Polling the async results

Poll GET /pos/v2/transactions/{transactionId}/{transactionCounter}/side-effects to observe the secondary effects. The response reports job status, timing, and the concrete outcomes:

{
"minorVersion": 0,
"transactionId": "TXN-1",
"transactionCounter": 2,
"status": "COMPLETED",
"enqueuedAt": "2026-06-07T14:30:45.500Z",
"startedAt": "2026-06-07T14:30:45.620Z",
"completedAt": "2026-06-07T14:30:45.910Z",
"attempts": 1,
"couponsRedeemed": 1,
"budgetsConsumed": 1,
"loyaltyPointsEarned": 0,
"postPurchaseCoupons": [
{
"code": "XMAS-7F3K9A",
"couponTypeId": "...",
"customerId": "CUST-4711",
"issuedAt": "2026-06-07T14:30:45.880Z"
}
],
"reason": null
}

The poll result is cached ~1 second server-side, so a tight loop is safe. Stop when status is COMPLETED or FAILED.

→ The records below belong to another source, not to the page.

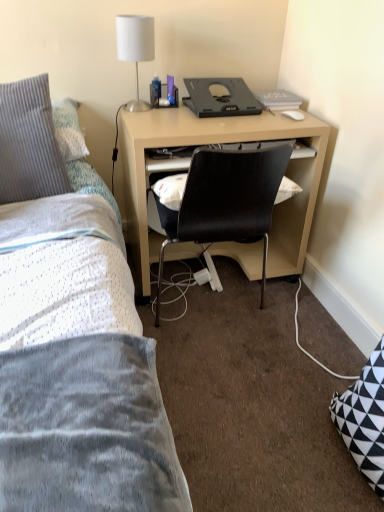
In order to face matte wood computer desk at center, should I rotate leftwards or rightwards?

To face it directly, rotate right by 2.726 degrees.

What do you see at coordinates (29, 143) in the screenshot? I see `gray ribbed pillow at upper left` at bounding box center [29, 143].

What are the coordinates of `gray ribbed pillow at upper left` in the screenshot? It's located at (29, 143).

Locate an element on the screen. The height and width of the screenshot is (512, 384). white fabric lampshade at upper center is located at coordinates (135, 48).

Considering the sizes of objects white fabric lampshade at upper center and black plastic desktop at center in the image provided, who is taller, white fabric lampshade at upper center or black plastic desktop at center?

Standing taller between the two is white fabric lampshade at upper center.

Does white fabric lampshade at upper center appear on the left side of black plastic desktop at center?

Yes, white fabric lampshade at upper center is to the left of black plastic desktop at center.

From the image's perspective, which object appears higher, white fabric lampshade at upper center or black plastic desktop at center?

white fabric lampshade at upper center appears higher in the image.

Which point is more distant from viewer, (123, 47) or (246, 102)?

Point (246, 102)

Considering the positions of objects matte wood computer desk at center and black plastic desktop at center in the image provided, who is in front, matte wood computer desk at center or black plastic desktop at center?

matte wood computer desk at center is closer to the camera.

Based on the photo, in terms of width, does matte wood computer desk at center look wider or thinner when compared to black plastic desktop at center?

matte wood computer desk at center is wider than black plastic desktop at center.

Which of these two, matte wood computer desk at center or black plastic desktop at center, stands shorter?

black plastic desktop at center.

Is matte wood computer desk at center outside of black plastic desktop at center?

matte wood computer desk at center is positioned outside black plastic desktop at center.

Could white fabric lampshade at upper center be considered to be inside gray ribbed pillow at upper left?

No, white fabric lampshade at upper center is not surrounded by gray ribbed pillow at upper left.

Is gray ribbed pillow at upper left taller than white fabric lampshade at upper center?

Yes.

Is gray ribbed pillow at upper left at the left side of white fabric lampshade at upper center?

Yes, gray ribbed pillow at upper left is to the left of white fabric lampshade at upper center.

Where is `pillow that appears in front of the black plastic desktop at center`? This screenshot has width=384, height=512. pillow that appears in front of the black plastic desktop at center is located at coordinates (29, 143).

Is gray ribbed pillow at upper left located within black plastic desktop at center?

No, gray ribbed pillow at upper left is not surrounded by black plastic desktop at center.

From their relative heights in the image, would you say black plastic desktop at center is taller or shorter than gray ribbed pillow at upper left?

In the image, black plastic desktop at center appears to be shorter than gray ribbed pillow at upper left.

Is matte wood computer desk at center directly adjacent to white fabric lampshade at upper center?

No, matte wood computer desk at center is not in contact with white fabric lampshade at upper center.

Between matte wood computer desk at center and white fabric lampshade at upper center, which one has smaller size?

white fabric lampshade at upper center.

You are a GUI agent. You are given a task and a screenshot of the screen. Output one action in this format:
    pyautogui.click(x=<x>, y=<y>)
    Task: Click on the computer desk on the right of the white fabric lampshade at upper center
    The height and width of the screenshot is (512, 384).
    Given the screenshot: What is the action you would take?
    pyautogui.click(x=212, y=143)

Considering their positions, is gray ribbed pillow at upper left located in front of or behind black plastic desktop at center?

gray ribbed pillow at upper left is positioned closer to the viewer than black plastic desktop at center.

Is gray ribbed pillow at upper left in contact with black plastic desktop at center?

They are not placed beside each other.

Considering the positions of objects gray ribbed pillow at upper left and black plastic desktop at center in the image provided, who is more to the right, gray ribbed pillow at upper left or black plastic desktop at center?

black plastic desktop at center.

This screenshot has width=384, height=512. Find the location of `desktop located above the gray ribbed pillow at upper left (from the image's perspective)`. desktop located above the gray ribbed pillow at upper left (from the image's perspective) is located at coordinates (220, 98).

From a real-world perspective, which object rests below the other?

matte wood computer desk at center is physically lower.

Consider the image. How many degrees apart are the facing directions of matte wood computer desk at center and gray ribbed pillow at upper left?

1.11 degrees.

Who is taller, matte wood computer desk at center or gray ribbed pillow at upper left?

matte wood computer desk at center.

Does point (324, 128) come farther from viewer compared to point (25, 155)?

That is True.

Where is `desktop below the white fabric lampshade at upper center (from a real-world perspective)`? This screenshot has width=384, height=512. desktop below the white fabric lampshade at upper center (from a real-world perspective) is located at coordinates (220, 98).

Locate an element on the screen. computer desk that is on the left side of black plastic desktop at center is located at coordinates (212, 143).

Considering their positions, is gray ribbed pillow at upper left positioned further to white fabric lampshade at upper center than matte wood computer desk at center?

Among the two, matte wood computer desk at center is located further to white fabric lampshade at upper center.

From the picture: Which object lies nearer to the anchor point gray ribbed pillow at upper left, black plastic desktop at center or white fabric lampshade at upper center?

Among the two, white fabric lampshade at upper center is located nearer to gray ribbed pillow at upper left.

When comparing their distances from gray ribbed pillow at upper left, does white fabric lampshade at upper center or matte wood computer desk at center seem closer?

white fabric lampshade at upper center.

Based on the photo, considering their positions, is gray ribbed pillow at upper left positioned further to black plastic desktop at center than white fabric lampshade at upper center?

gray ribbed pillow at upper left is further to black plastic desktop at center.

From the image, which object appears to be nearer to gray ribbed pillow at upper left, white fabric lampshade at upper center or black plastic desktop at center?

white fabric lampshade at upper center is closer to gray ribbed pillow at upper left.

From the image, which object appears to be farther from matte wood computer desk at center, gray ribbed pillow at upper left or black plastic desktop at center?

Based on the image, gray ribbed pillow at upper left appears to be further to matte wood computer desk at center.

Looking at the image, which one is located closer to matte wood computer desk at center, black plastic desktop at center or gray ribbed pillow at upper left?

black plastic desktop at center.

Which object lies further to the anchor point black plastic desktop at center, white fabric lampshade at upper center or matte wood computer desk at center?

Among the two, white fabric lampshade at upper center is located further to black plastic desktop at center.

You are a GUI agent. You are given a task and a screenshot of the screen. Output one action in this format:
    pyautogui.click(x=<x>, y=<y>)
    Task: Click on the computer desk located between gray ribbed pillow at upper left and black plastic desktop at center in the left-right direction
    
    Given the screenshot: What is the action you would take?
    pyautogui.click(x=212, y=143)

The image size is (384, 512). In order to click on lamp between gray ribbed pillow at upper left and matte wood computer desk at center in this screenshot , I will do `click(135, 48)`.

I want to click on lamp between gray ribbed pillow at upper left and black plastic desktop at center in the horizontal direction, so click(135, 48).

Locate an element on the screen. The height and width of the screenshot is (512, 384). desktop between white fabric lampshade at upper center and matte wood computer desk at center in the up-down direction is located at coordinates (220, 98).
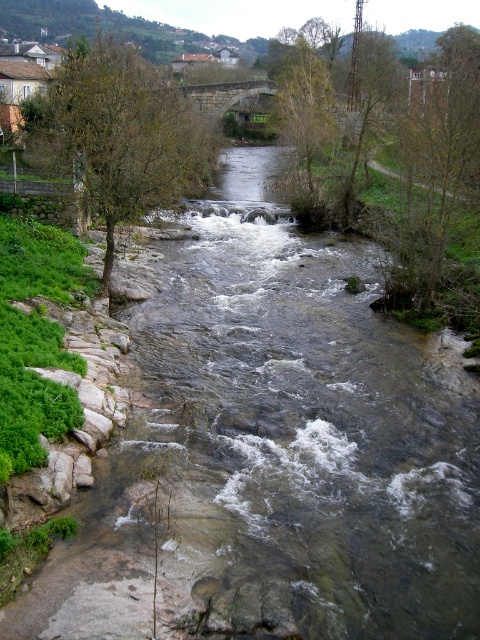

Confirm is not a safe blind-retry

confirm commits one specific (transactionId, transactionCounter) iteration. If a confirm call times out, do not simply replay it — poll the side-effects endpoint for that tuple to learn whether it committed, then act on the result.

Local-store note

On a local-store instance the same flow applies, but when the store is offline the transaction is queued locally and the side effects reconcile on the next sync to BTP. meta.source (btp | local-store) and GET /pos/heartbeat tell you which mode you are in and whether transactions are pending.